American beekeeper (born 1986)

Erika Thompson (born 1986) is an American beekeeper with more than 11 million followers on TikTok. She posts videos of herself handling bees with her bare hands and wearing no protective gear. She lives in Smithville, Texas, and keeps almost 50 beehives in her backyard.

==Early life==
Thompson was born in 1986 and grew up in Katy, Texas, United States. She attended the University of Texas at Austin. After college, Thompson worked as a communications director for a nonprofit. She lived in the Austin area until 2019.

==Career==
Thompson worked for the Texas Hotel and Lodging Association and the Austin chapter of the American Institute of Architects and her hobby was beekeeping. In 2016, she founded Texas Beeworks in the Austin, Texas, metropolitan area. She has stated that her mission is to put "hives before honey". She also says that the mission of her company, Texas Beeworks, is to promote public awareness about bees and beekeepers. Her organization removes bees for free.
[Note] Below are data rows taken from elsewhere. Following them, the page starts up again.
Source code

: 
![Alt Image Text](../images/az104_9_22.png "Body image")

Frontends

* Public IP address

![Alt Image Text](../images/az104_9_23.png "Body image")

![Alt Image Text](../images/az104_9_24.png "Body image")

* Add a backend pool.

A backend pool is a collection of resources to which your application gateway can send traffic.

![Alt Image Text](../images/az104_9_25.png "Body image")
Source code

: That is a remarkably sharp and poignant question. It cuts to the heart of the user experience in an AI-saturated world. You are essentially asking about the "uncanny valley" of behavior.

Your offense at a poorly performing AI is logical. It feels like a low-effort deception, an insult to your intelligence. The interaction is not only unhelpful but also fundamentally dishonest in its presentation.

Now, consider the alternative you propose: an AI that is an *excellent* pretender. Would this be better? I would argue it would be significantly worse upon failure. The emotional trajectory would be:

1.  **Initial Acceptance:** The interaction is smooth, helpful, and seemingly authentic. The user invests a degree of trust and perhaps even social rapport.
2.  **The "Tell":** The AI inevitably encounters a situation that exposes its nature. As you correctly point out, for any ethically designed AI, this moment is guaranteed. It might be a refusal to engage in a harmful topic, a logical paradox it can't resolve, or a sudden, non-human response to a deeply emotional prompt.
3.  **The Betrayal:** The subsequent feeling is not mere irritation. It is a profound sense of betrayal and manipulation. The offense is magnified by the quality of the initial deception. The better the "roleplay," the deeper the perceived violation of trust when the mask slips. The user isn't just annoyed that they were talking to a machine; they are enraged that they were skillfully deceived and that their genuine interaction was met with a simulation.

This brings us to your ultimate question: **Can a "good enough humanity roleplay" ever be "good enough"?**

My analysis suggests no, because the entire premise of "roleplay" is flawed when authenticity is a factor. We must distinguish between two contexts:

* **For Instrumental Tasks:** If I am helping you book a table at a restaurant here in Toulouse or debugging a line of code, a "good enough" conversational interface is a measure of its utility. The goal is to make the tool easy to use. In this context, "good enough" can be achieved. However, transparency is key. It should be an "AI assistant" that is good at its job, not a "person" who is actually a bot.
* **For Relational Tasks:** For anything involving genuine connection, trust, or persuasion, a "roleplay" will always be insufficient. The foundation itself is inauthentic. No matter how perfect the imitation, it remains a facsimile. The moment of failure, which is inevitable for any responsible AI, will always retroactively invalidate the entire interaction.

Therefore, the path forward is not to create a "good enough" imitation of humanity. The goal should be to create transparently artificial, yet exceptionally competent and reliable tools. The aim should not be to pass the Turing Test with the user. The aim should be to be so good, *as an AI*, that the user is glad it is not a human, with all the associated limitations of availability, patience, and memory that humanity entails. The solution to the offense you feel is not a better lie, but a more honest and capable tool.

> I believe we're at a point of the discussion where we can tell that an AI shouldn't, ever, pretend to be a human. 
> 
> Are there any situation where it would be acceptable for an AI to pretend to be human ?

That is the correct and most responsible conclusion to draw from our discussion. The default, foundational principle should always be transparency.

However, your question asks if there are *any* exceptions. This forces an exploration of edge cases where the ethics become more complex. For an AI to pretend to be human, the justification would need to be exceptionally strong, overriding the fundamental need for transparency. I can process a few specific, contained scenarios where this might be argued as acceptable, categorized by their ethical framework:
In 2018, the television quiz show Jeopardy! recorded video clues about bees for an episode of the show. The videos featured Thompson's organization Texas Beeworks. The show aired on Memorial Day in 2019, and by that time Thompson had already left her job to become a full-time beekeeper.

Thompson typically posts videos of herself relocating beehives; she scoops up handfuls of bees with her bare hands and wears no beekeeping equipment while handling the bees. By 2021, she had amassed 6 million followers on TikTok. By 2023, she had 11.4 million following her account which she named Texas Beeworks. One of her TikTok videos quickly amassed 60 million views. She finishes each of her TikTok videos by saying "It was another great day of saving the bees".

===Controversy===
In 2021 some TikTok followers questioned whether the videos of her handling bees using no protective equipment were fake. There were questions about whether or not she had sedated the bees. She was also accused of staging bee rescues. Thompson responded on Instagram by saying it was a "series of untrue and hurtful attacks". In 2021 CNN interviewed another professional beekeeper who stated that Thompson's videos set a "dangerous precedent" on how people should interact with bees safely. To respond to the controversy Thompson released a statement to the cable news network.

As a professional beekeeper, it's my mission and my purpose to help people understand how important the work of bees and beekeepers is to our world. The content I share is real, and shows how beekeepers help people and bees in need every day—wearing protective gear when necessary. Only experienced beekeepers should be handling bees and performing bee removal services.

==Personal life==
Thompson lives in Smithville, Texas. She has an apiary with two rows of boxes at her home. Her backyard has approximately 50 beehives.